____ Document section

I'm adopted. The very limited information we had on my mother we thought implied that she was possibly single, since there was no listed father and her information was woefully inadequate: name, height, city of residence (yeah, I'm fucked when it came to family medical history). Still, like probably the vast majority of adopted kids, I had to question why they would decide they could do without me. Even if it was a young unwed mother without the capacity to care for me.

Only a few years back, I learned a lot more. I learned that I was actually the fourth child in a family. That I was, in fact, a child that my parents decided they could literally do without.

But the more I thought about it, the more it made sense, and the letter I received from my birth mother enforced it. Korea, at the time of my birth, was going through a huge economic change and the situation was extremely unstable for most low-to-middle class. There's actually a fair number of kids around my age that were adopted out as well, more so than the decade before. Anyway, the economic stress was pretty bad in some places and both maintaining a family as well as the outlook for the kids that would eventually grow up and enter society was fairly bad. My parents, it seems, had to make the choice: have an abortion (bigger taboo than in the West, IMO), raise me themselves, or adoption.

Mind you, Korea was still reeling from the war, and the impending threat of an unstable future has a lot of different connotations there, considering how long it took the country to recover and how bad the conditions were. So they had some expectations of what could have happened. I could have ended up competing in a way with my siblings, economically speaking. Both with the care my parents would give us, and with the job market we would eventually be staring down.

So I was adopted, to the bastion of the West, where people could even afford to go through the adoption process while avoiding the stigma of adoption within Korean society--blood ties being important, most Koreans of the era would go out of their way to avoid a foreign kid being brought into the family. Win-win, right? Except, of course, that contact would be lost, and the parents can't know or gain only limited knowledge on who gets their kids.

Sounds...kinda familiar, eh?

________

Work instructions.
- a) From the adoption account, reproduce the passage starting with "Mind you, Korea" and going on through "be staring down.".
- b) According to the adoption account, what pieces of information did the writer have about their birth mother? List them all.

____ Material shown

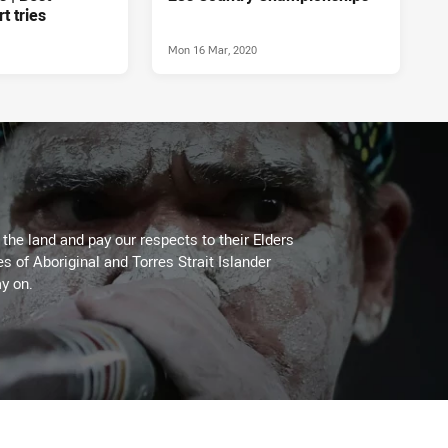
rt tries
Mon 16 Mar, 2020
he land and pay our respects to their Elders
es of Aboriginal and Torres Strait Islander
y on.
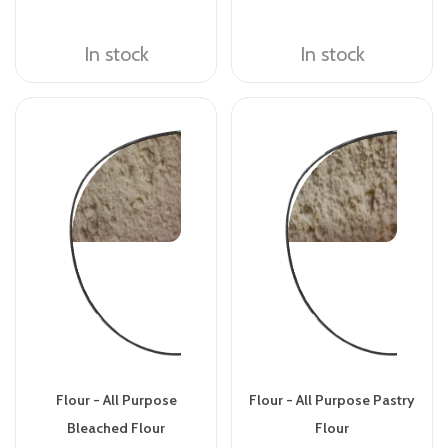
In stock
In stock
Flour - All Purpose
Flour - All Purpose Pastry
Bleached Flour
Flour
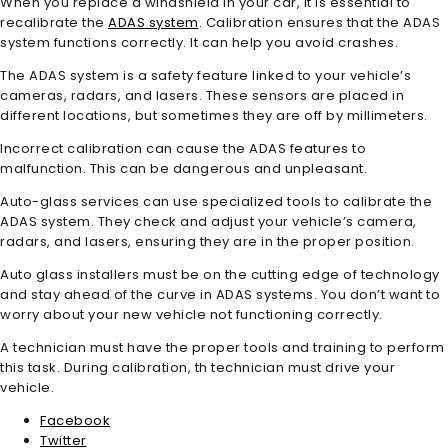
When you replace a windshield in your car, it is essential to
recalibrate the
ADAS system
. Calibration ensures that the ADAS
system functions correctly. It can help you avoid crashes.
The ADAS system is a safety feature linked to your vehicle’s
cameras, radars, and lasers. These sensors are placed in
different locations, but sometimes they are off by millimeters.
Incorrect calibration can cause the ADAS features to
malfunction. This can be dangerous and unpleasant.
Auto-glass services can use specialized tools to calibrate the
ADAS system. They check and adjust your vehicle’s camera,
radars, and lasers, ensuring they are in the proper position.
Auto glass installers must be on the cutting edge of technology
and stay ahead of the curve in ADAS systems. You don’t want to
worry about your new vehicle not functioning correctly.
A technician must have the proper tools and training to perform
this task. During calibration, th technician must drive your
vehicle.
Facebook
Twitter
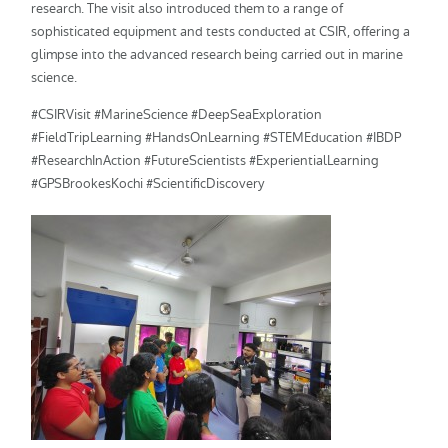
research. The visit also introduced them to a range of
sophisticated equipment and tests conducted at CSIR, offering a
glimpse into the advanced research being carried out in marine
science.
#CSIRVisit #MarineScience #DeepSeaExploration
#FieldTripLearning #HandsOnLearning #STEMEducation #IBDP
#ResearchInAction #FutureScientists #ExperientialLearning
#GPSBrookesKochi #ScientificDiscovery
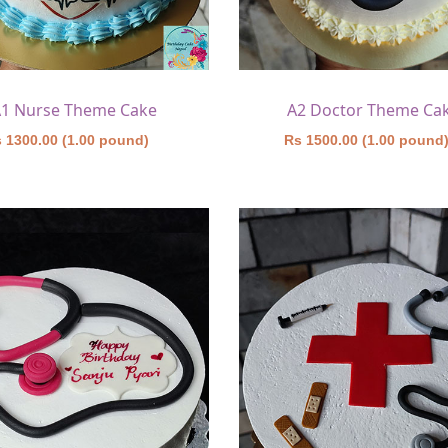
1 Nurse Theme Cake
A2 Doctor Theme Ca
 1300.00 (1.00 pound)
Rs 1500.00 (1.00 pound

________

Written answers.
- a)
Mind you, Korea was still reeling from the war, and the impending threat of an unstable future has a lot of different connotations there, considering how long it took the country to recover and how bad the conditions were. So they had some expectations of what could have happened. I could have ended up competing in a way with my siblings, economically speaking. Both with the care my parents would give us, and with the job market we would eventually be staring down.

- b) Name, height, city of residence